The Copenhagen Hip dysfunction and Osteoarthritis Outcome Score (HOOS) is a popular, well known tool used in OA of the hip – to track the results of interventions such as hip arthroplasty as well as non-surgical treatments in individuals and groups.
It was originally validated in a population aged 42-89 and includes the WOMAC Osteoarthritis Index (which can be calculated from it and which in turn, is validated in elderly subjects with hip OA). As such, it is not a useful tool for a more active population.
Hence its cousin – The Copenhagen Hip and Groin Outcome Score (HAGOS).

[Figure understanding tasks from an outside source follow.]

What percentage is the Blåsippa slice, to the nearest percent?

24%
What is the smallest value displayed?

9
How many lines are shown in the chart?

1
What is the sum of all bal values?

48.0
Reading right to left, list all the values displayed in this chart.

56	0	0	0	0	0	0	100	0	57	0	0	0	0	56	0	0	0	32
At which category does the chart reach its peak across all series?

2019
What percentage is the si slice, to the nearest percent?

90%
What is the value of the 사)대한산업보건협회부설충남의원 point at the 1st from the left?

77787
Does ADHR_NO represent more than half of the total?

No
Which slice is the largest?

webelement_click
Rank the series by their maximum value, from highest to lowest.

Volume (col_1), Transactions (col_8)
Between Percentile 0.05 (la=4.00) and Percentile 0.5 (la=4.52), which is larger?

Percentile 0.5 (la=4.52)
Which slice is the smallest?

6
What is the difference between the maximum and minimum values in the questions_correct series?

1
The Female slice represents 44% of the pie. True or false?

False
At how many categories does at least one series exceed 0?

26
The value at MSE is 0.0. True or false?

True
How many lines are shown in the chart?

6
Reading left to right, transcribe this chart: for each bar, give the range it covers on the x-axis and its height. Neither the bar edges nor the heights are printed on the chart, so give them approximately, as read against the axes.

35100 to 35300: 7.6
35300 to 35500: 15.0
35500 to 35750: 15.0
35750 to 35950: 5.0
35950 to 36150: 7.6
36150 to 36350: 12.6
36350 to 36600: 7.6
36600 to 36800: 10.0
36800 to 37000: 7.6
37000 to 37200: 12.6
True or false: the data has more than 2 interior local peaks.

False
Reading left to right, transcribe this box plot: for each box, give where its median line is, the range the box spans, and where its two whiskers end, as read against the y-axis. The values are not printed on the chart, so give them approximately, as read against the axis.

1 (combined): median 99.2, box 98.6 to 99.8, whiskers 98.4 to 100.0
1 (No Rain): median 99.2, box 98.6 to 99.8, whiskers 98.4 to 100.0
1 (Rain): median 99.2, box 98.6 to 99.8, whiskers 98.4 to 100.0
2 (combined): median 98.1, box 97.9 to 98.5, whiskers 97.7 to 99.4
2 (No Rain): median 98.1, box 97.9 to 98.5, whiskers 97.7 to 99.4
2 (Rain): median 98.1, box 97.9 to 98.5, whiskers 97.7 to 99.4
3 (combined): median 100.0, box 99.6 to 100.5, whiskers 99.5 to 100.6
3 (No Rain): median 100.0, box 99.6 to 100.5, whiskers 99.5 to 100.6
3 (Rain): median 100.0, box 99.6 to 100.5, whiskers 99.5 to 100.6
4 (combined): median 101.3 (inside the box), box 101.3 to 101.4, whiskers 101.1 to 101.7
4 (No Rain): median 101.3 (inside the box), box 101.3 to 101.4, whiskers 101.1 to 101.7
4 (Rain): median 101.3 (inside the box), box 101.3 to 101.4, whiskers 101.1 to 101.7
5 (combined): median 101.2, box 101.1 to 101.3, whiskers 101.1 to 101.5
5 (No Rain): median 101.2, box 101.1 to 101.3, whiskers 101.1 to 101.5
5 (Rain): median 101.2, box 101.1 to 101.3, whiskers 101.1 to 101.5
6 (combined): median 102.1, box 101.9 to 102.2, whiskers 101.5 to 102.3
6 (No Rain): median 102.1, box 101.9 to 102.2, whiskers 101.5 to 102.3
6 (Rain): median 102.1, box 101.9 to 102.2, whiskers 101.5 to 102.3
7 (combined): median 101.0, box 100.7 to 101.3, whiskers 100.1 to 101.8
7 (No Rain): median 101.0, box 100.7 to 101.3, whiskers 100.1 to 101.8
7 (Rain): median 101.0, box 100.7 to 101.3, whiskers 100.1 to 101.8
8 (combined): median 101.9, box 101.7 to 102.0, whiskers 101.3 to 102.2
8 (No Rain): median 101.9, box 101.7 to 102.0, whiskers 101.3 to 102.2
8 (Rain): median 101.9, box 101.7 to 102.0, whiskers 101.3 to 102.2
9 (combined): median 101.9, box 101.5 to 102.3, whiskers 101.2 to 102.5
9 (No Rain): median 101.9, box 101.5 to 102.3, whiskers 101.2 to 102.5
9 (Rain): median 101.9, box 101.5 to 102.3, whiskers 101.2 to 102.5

HAGOS was developed in accordance with the (new at the time) COSMIN checklist.
HAGOS can be used in a young active population with hip or groin problems.
The HAGOS shares many of the same items as HOOS but includes more questions on “participation in physical activities” and “function in sport and recreation”, and less in “physical function in daily living”. Some of these questions were also derived from the Hip Outcome Score (HOS- frequently used to track outcomes of hip arthroscopy). Its questions relate to the “hip and / or groin”. It was originally validated for use in active patients (those participating in 2.5 hours or more per week of physical activity) aged 18-63 years.
The Copenhagen Hip And Groin Outcome Score – Sub-scales
- Activities of Daily Living
- Sport and Recreation
- Participation in Physical Activity
- Quality of Life
Some of the important things to know about HAGOS.
A score of 100 indicates no problems relating to the hip or groin, 0 means severe problems.
The “minimal important change” (MIC) is defined as the smallest measured change in a score that patients perceive as important. The MIC for HAGOS sub scales sits between 10-15 points.
The Minimal Important Change for HAGOS sub-scales is 10-15 points.
The “smallest detectable change” (SDC) is a reflection of measurement error. For HAGOS the SDC varies between sub-scales and when considered for an individual or a population. For individuals SDC is 34 points for “participation in physical activity” (PA) and 15-18 points for all other sub scales. For groups, SDC ranges between 3-5 points. This tells us that HAGOS (as with many PROMs) is better at detecting change at the group level.